Orrin Hatch has shocked the political world by offering legislation in favor of government health care. After voting against the recent bill in Congress, the senator now believes that the government should be involved with the public’s health. Indeed, going even further, he says that the government should protect those who can least-afford health care. The unemployed. And those on welfare.
Sen. Hatch (R-Utah) has introduced an amendment that drug tests should be administered to people out of work before they can received unemployment insurance. This is not a punitive act against the needy, he insists, but rather is purely a matter of health. A matter of the government stepping in, so that these users can get the treatment they deserve.
“This amendment is a way to help people get off of drugs,” the senator states. And showing a concerned, progressive side few people knew existed, added emphatically, “It does get the help for them that they really need.”
But Orrin Hatch goes deeper in his embracing of government health care. Because after the government administers these tests, “then states could enroll them in either a state or federal drug treatment program.”
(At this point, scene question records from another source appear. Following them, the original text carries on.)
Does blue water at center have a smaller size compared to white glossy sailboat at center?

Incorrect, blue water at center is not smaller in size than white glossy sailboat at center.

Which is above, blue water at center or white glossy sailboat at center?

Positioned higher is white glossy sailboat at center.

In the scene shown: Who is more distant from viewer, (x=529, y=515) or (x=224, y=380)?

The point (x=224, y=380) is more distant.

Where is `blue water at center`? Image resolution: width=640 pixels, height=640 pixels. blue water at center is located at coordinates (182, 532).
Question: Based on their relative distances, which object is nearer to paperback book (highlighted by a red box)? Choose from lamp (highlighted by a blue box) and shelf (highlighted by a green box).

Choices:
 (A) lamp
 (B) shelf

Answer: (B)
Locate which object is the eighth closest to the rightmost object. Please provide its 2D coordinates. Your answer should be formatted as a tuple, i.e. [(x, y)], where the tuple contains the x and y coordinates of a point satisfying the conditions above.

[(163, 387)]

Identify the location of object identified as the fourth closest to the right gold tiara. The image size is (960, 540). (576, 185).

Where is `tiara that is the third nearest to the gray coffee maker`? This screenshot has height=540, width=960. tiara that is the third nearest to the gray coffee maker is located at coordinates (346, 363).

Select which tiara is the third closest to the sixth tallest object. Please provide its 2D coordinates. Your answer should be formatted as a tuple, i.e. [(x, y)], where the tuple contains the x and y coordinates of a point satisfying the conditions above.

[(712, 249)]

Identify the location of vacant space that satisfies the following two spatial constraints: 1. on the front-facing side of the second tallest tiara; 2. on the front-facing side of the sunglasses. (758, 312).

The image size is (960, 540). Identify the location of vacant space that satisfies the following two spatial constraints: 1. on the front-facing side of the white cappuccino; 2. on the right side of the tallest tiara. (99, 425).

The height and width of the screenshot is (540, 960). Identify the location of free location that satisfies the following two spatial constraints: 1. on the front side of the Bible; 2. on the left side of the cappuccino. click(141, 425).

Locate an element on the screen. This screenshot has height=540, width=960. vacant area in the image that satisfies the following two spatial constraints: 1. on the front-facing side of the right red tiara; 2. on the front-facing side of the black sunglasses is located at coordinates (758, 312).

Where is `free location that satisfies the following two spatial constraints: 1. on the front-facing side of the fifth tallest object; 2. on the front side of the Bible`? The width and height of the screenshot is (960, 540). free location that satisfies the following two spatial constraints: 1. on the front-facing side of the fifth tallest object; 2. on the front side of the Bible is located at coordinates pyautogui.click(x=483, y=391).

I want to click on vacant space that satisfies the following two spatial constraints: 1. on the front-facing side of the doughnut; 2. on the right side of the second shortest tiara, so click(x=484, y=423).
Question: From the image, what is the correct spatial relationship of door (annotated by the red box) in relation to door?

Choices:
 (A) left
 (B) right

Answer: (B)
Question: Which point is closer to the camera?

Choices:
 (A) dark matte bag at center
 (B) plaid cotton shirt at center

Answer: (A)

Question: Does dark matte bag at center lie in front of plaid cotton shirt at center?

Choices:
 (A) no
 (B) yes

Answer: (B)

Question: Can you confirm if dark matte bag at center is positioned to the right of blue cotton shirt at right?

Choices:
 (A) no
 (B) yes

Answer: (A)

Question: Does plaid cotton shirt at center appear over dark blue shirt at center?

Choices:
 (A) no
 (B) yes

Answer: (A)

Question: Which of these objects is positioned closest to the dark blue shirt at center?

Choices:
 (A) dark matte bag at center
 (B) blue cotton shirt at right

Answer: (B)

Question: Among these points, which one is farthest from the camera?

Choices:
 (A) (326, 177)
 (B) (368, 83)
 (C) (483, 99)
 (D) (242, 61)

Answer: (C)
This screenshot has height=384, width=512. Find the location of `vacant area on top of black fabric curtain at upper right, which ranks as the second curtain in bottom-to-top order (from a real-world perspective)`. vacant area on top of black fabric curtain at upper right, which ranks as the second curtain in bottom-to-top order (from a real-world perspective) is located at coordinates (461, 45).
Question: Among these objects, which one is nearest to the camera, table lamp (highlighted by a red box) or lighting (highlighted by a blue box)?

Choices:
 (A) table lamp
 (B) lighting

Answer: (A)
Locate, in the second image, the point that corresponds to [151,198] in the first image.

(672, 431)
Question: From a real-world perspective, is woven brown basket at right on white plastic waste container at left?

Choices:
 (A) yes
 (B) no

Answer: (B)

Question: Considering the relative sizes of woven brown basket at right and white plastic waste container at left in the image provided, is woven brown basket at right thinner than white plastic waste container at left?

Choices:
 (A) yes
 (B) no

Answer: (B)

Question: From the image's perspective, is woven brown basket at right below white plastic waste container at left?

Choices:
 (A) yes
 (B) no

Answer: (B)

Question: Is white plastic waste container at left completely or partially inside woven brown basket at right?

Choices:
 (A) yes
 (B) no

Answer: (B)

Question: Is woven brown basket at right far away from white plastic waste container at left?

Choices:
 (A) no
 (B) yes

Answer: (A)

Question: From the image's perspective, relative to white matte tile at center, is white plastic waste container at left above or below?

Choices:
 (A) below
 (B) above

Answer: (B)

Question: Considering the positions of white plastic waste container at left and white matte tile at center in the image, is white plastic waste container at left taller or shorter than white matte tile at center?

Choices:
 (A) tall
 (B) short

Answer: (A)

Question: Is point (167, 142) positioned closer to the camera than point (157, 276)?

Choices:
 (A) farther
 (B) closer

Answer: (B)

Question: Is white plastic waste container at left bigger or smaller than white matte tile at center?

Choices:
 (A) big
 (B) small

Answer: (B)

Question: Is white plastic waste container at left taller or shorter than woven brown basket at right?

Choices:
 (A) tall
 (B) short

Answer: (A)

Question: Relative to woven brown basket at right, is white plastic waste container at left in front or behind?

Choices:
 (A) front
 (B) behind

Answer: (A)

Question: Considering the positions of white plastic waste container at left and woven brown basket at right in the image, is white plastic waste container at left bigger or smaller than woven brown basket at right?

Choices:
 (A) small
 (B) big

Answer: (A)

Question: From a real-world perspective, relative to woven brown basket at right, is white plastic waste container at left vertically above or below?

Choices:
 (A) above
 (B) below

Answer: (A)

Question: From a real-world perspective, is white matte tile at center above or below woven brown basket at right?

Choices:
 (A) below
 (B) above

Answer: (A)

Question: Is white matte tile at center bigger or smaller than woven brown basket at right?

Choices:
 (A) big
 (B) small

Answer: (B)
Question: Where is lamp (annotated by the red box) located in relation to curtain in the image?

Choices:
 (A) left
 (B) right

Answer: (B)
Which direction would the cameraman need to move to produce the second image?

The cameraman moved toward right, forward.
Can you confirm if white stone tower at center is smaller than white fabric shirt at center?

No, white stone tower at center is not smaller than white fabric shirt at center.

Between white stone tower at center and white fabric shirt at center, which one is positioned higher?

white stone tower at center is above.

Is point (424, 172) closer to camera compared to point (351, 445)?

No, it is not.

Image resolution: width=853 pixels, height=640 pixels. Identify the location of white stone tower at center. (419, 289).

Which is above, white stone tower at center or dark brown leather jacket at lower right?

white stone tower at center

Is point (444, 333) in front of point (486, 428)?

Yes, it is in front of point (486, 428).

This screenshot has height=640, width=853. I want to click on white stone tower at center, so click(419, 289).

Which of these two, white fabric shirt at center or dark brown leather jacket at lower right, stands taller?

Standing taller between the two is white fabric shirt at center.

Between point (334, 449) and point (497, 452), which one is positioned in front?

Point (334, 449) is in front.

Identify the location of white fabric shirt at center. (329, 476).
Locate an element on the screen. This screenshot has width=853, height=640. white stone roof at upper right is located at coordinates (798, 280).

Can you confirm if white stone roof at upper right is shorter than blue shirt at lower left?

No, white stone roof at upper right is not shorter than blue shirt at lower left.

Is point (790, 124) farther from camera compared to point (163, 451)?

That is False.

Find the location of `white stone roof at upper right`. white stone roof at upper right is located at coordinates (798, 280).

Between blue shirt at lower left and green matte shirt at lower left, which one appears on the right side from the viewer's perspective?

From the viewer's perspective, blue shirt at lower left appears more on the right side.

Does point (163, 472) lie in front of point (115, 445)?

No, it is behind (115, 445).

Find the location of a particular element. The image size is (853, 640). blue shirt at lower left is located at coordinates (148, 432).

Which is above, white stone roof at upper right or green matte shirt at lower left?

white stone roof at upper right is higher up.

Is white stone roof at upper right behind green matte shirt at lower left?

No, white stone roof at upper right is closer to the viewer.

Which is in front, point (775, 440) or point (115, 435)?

Federal drug tests. Federal drug treatment. Giving help to the needy. It’s almost as if Orrin Hatch has become a socialist. But, no, he’s just become a humanitarian.
Now, certainly, there can be many arguments on both side of the issue whether this is a good thing. Whether it will cost more money. Whether people should be tested for all manner of abuses or all illegal acts. Whether anyone getting any type of compensation from the federal government should have to pass a test of what is allowable by them. Whether someone who’s had an abortion or been arrested for drunk driving or spent any time in jail or even gotten a parking citation should be allowed to get unemployment insurance, or a federal grant, or a federal paycheck.
No, all that’s another matter entirely. That’s for another debate at another time. This is in praise of a wonderful man, doing a wonderful thing. Orrin Hatch, a seriously right-wing Republican, going against the party line – a party line he himself so fiercely fought to hold – and saying, yes, it is important for the government to be concerned with the health of our citizens. Yes, when the most vulnerable of our citizens, the unemployed, can’t do for themselves, then the government should step in and help them. Give them medical tests for drug use. And more.
And why? Because, as Orrin Hatch said, it gets them the help “they really need.”
Sometimes you have to look past your own demons and do what’s right. And if it means Orrin Hatch supporting socialized medicine, so be it.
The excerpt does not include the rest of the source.